A recent study by vegetarian-advocate group Physicians Committee for Responsible Medicine claims that in a recent test of packaged raw chicken products bought at grocery stores across the country, 48 percent of the 120 packages contained E. coli bacteria.
“Most consumers do not realize that feces are in the chicken products they purchase,” said Dr. Neal D. Barnard, president of the group. “Food labels discuss contamination as if it is simply the presence of bacteria, but people need to know that it means much more than that.”
Critics of the test have pointed out that the test itself was small (120 packages bought in 10 U.S. cities), and that the E. coli found in the chicken was not a kind that would threaten public health, reports the New York Times.

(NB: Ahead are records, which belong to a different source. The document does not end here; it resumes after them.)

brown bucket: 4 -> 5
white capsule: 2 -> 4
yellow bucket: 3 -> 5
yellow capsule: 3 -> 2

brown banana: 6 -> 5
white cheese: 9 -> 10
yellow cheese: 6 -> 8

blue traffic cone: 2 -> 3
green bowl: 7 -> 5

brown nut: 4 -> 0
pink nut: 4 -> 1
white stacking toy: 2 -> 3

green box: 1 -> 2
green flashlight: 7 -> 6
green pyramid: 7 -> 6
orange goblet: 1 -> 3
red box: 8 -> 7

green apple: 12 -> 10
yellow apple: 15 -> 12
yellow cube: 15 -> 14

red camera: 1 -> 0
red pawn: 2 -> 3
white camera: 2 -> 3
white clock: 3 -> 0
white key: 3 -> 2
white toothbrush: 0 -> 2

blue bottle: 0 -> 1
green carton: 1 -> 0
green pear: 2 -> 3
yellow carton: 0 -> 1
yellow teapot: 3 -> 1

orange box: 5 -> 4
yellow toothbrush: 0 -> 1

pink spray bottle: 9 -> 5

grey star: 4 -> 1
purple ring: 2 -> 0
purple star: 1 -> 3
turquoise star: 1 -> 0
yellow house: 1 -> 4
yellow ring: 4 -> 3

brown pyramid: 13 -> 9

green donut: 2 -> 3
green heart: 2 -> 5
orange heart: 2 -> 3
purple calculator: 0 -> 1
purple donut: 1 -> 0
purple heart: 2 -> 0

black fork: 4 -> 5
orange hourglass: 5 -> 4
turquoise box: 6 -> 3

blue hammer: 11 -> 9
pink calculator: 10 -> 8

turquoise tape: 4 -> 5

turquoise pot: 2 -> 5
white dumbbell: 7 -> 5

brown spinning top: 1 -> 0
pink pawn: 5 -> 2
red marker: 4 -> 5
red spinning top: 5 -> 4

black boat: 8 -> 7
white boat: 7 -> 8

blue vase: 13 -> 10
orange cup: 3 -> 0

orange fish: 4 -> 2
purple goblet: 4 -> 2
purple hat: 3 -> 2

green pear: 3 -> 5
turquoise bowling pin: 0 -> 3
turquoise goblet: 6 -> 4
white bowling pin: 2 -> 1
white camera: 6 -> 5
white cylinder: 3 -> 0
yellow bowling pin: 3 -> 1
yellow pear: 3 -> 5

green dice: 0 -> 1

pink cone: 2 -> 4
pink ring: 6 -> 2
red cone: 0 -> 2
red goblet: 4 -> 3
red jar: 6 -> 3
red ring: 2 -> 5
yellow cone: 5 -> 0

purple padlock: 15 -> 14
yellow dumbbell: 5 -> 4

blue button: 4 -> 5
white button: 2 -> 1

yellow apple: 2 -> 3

The National Chicken Council said the Physicians Committee’s test was “disingenuous,” given that it identified only 57 questionable samples out of about 42 million pounds of ready-to-cook chicken products in grocery stores every day.
“These findings, not a ‘peer-reviewed’ study, are another misleading attempt by a pseudo-medical group to scare consumers in hopes of advancing their goal of a vegan society,” said Dr. Ashley Peterson, vice president of science and technology at the National Chicken Council.
Dirk Fillpot, of the Food Safety and Inspection Service of the Department of Agriculture, said the study’s findings were not supported by any science or facts. “It assumes that the presence of generic E. coli could only come from contact with feces, when that is simply not the case,” he said.